Well, my daughter and I shifted flats a short time ago (that means we moved!) and I still haven’t purchased a water filtration system yet. I really need to get on that. So for the past couple of months we have been buying water bottles for all of our drinking and cooking water needs. I try to buy the 5 litre bottles but more often than not we ended up with 2-litre bottles of Kingfisher or Aquafina water. I’m not proud of the environmental damage I’ve contributed to but sadly it was often the easiest way to purchase water it in my neighbourhood. It drove Shiva a bit crazy too I’m betting because of the constant running out to a shop just for water.

But those days are all over because Shiva opened up my eyes to the beauty of the 25 litre big bottles. Apparently they are sold everywhere and I simply never noticed them or it didn’t register in my blonde brain that they were for consumer sale. All this time I had been spending either Rs. 16 ($0.29 / €0.24) for the 1 litre bottles or Rs. 29 ($0.52 / €0.43) for the 2 litre bottles and I have always thought that was an amazing deal. Back in Barcelona, a 5-litre bottle of water cost approximately Rs. 150 ($2.67 / €2.20) and a small half litre bottle costs anywhere between Rs. 27 – 135 ($0.49 – 2.43 / €0.40 – 2.00) depending on whether it’s purchased in a food shop or a vending machine at a metro station, etc. Retailers can charge whatever they wish because there isn’t fixed MRP there like there is here in India. Hell, I even remember some bars and clubs there charging Rs. 339-474 ($6-8.50 / €5-7) for them. It’s crazy.
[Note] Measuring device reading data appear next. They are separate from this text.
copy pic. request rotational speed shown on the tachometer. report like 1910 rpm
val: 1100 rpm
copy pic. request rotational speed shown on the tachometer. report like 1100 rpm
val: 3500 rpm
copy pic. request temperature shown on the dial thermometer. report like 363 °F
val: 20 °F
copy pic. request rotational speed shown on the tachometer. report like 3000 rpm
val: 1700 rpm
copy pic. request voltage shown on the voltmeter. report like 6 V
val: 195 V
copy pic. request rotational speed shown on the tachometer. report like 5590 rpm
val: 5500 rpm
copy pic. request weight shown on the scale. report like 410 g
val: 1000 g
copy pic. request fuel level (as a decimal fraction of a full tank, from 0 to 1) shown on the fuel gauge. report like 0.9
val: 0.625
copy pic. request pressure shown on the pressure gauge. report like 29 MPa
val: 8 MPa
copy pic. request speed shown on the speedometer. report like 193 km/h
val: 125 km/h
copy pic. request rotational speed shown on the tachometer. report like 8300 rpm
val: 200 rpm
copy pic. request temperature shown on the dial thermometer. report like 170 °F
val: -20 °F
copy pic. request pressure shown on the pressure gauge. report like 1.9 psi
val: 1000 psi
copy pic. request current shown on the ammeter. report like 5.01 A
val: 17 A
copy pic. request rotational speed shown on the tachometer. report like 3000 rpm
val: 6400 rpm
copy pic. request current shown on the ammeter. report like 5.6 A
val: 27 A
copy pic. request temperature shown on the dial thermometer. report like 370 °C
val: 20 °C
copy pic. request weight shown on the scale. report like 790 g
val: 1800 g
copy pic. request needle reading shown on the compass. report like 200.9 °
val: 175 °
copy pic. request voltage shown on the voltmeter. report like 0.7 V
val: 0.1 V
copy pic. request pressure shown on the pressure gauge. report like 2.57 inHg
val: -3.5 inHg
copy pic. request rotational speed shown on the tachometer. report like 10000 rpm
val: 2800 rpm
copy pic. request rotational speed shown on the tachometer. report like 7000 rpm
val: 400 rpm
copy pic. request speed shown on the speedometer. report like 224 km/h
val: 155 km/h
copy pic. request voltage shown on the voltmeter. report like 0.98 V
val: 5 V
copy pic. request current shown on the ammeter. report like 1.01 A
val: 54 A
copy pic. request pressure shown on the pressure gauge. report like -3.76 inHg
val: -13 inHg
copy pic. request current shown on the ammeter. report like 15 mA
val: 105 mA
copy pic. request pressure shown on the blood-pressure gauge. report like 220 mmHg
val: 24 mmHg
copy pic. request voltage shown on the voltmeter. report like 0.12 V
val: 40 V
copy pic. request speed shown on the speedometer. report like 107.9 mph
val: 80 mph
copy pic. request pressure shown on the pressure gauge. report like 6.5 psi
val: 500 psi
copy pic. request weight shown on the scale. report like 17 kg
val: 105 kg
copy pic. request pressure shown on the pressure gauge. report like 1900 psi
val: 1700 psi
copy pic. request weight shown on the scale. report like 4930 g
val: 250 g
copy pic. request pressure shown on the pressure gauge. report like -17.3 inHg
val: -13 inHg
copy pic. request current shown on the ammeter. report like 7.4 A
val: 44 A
So it turns out that for the amazing low price of just Rs. 45 ($0.81 / €0.65), we now have 25 litres of really delicious water at home. I honestly can’t believe it and can’t believe I was buying small bottles this whole time. I always knew that the bottled water companies in the US and Europe were charging insane amounts but I never realised just how insane until now. I still can’t believe that for only Rs. 150 refundable deposit and Rs. 150 for the dispenser we are all set. We chose the brand ALPDROP because Shiva suggested it and the taste is great. Shiva also explained the importance of only buying brands that are ISI certified like ALLDROP, which is a government control to guarantee quality. Although I was in a meeting at UB Group yesterday and the guys told me that Kingfisher water offers the same unit size and they deliver so I will be switching brands soon.

Now we just need for monsoon to kick in here in Bangalore and my strange fascination with water will be complete … and then I’ll probably start bitching and moaning about not being able to wear nice shoes and how every day is a bad hair day because it’s always frizzy – yay!